Extrae de los datos, sin cambiar nada, todas las líneas desde la que contiene "Aufmerksamkeit, darunter EEG, Eye-Tracking" hasta la que contiene "4. Geteilte Aufmerksamkeit", ambas incluidas.

---*---

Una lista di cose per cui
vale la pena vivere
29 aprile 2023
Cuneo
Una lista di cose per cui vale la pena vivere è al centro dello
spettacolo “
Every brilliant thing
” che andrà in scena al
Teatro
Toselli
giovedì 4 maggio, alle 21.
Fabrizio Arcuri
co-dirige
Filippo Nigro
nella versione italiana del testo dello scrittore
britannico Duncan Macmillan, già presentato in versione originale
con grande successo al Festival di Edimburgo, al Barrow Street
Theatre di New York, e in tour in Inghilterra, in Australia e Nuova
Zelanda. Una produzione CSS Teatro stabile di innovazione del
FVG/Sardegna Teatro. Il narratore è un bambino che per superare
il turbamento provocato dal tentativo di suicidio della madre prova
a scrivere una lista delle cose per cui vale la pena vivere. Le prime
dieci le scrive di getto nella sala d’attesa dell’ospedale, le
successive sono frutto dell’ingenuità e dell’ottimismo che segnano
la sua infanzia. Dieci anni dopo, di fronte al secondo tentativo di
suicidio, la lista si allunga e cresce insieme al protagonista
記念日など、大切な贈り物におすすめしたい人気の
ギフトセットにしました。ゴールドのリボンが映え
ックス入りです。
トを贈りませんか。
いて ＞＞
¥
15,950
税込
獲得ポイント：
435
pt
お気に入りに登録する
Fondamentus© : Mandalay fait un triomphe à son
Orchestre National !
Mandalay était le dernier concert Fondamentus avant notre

---*---

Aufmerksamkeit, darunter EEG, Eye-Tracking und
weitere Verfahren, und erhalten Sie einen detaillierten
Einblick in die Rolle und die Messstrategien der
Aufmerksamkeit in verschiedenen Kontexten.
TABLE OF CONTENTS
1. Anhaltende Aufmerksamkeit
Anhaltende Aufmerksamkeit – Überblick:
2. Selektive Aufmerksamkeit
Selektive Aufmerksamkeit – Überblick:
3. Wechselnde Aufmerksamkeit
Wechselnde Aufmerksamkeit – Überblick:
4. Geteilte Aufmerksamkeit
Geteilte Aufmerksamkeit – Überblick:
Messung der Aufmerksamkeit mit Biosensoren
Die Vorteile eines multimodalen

---*---

> **Resultado de la actividad**
Aufmerksamkeit, darunter EEG, Eye-Tracking und
weitere Verfahren, und erhalten Sie einen detaillierten
Einblick in die Rolle und die Messstrategien der
Aufmerksamkeit in verschiedenen Kontexten.
TABLE OF CONTENTS
1. Anhaltende Aufmerksamkeit
Anhaltende Aufmerksamkeit – Überblick:
2. Selektive Aufmerksamkeit
Selektive Aufmerksamkeit – Überblick:
3. Wechselnde Aufmerksamkeit
Wechselnde Aufmerksamkeit – Überblick:
4. Geteilte Aufmerksamkeit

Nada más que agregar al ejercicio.